(Exercise): Extract the lines from the one containing "left hip: (308, 73, -3)" through the one containing "right ankle: (281, 126, 38)", inclusive, and reproduce them verbatim.

Records from a data source:
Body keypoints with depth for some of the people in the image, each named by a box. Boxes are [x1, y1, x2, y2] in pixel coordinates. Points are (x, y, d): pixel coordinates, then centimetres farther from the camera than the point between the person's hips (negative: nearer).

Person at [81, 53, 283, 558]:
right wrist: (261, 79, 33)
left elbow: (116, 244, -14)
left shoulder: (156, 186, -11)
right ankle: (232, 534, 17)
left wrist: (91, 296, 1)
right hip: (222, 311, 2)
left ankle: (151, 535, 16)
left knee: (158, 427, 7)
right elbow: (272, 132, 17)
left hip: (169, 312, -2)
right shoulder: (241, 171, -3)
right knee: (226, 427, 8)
---
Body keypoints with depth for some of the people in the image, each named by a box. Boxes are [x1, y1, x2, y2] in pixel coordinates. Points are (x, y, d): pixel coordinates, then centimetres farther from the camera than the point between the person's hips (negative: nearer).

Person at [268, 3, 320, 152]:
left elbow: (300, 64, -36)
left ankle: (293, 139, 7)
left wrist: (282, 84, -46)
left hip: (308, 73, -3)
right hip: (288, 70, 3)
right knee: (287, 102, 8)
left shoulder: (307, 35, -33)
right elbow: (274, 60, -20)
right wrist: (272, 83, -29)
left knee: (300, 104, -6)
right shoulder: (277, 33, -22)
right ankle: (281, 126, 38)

(Answer to the problem):
left hip: (308, 73, -3)
right hip: (288, 70, 3)
right knee: (287, 102, 8)
left shoulder: (307, 35, -33)
right elbow: (274, 60, -20)
right wrist: (272, 83, -29)
left knee: (300, 104, -6)
right shoulder: (277, 33, -22)
right ankle: (281, 126, 38)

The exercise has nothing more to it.